#### Instruction
The full listing should be written out verbatim, and its images should be dropped.
---
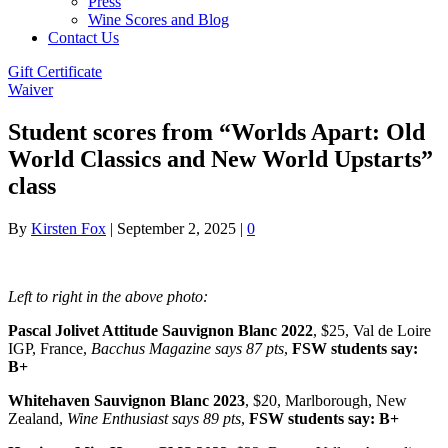
Press
Wine Scores and Blog
Contact Us
Gift Certificate
Waiver
Student scores from “Worlds Apart: Old
World Classics and New World Upstarts”
class
By
Kirsten Fox
|
September 2, 2025
|
0
Left to right in the above photo:
Pascal Jolivet Attitude Sauvignon Blanc 2022
, $25, Val de Loire
IGP, France,
Bacchus Magazine says 87 pts
,
FSW students say:
B+
Whitehaven Sauvignon Blanc 2023
, $20, Marlborough, New
Zealand,
Wine Enthusiast says 89 pts
,
FSW students say: B+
---
#### Solution for this task
Press
Wine Scores and Blog
Contact Us
Gift Certificate
Waiver
Student scores from “Worlds Apart: Old
World Classics and New World Upstarts”
class
By
Kirsten Fox
|
September 2, 2025
|
0
Left to right in the above photo:
Pascal Jolivet Attitude Sauvignon Blanc 2022
, $25, Val de Loire
IGP, France,
Bacchus Magazine says 87 pts
,
FSW students say:
B+
Whitehaven Sauvignon Blanc 2023
, $20, Marlborough, New
Zealand,
Wine Enthusiast says 89 pts
,
FSW students say: B+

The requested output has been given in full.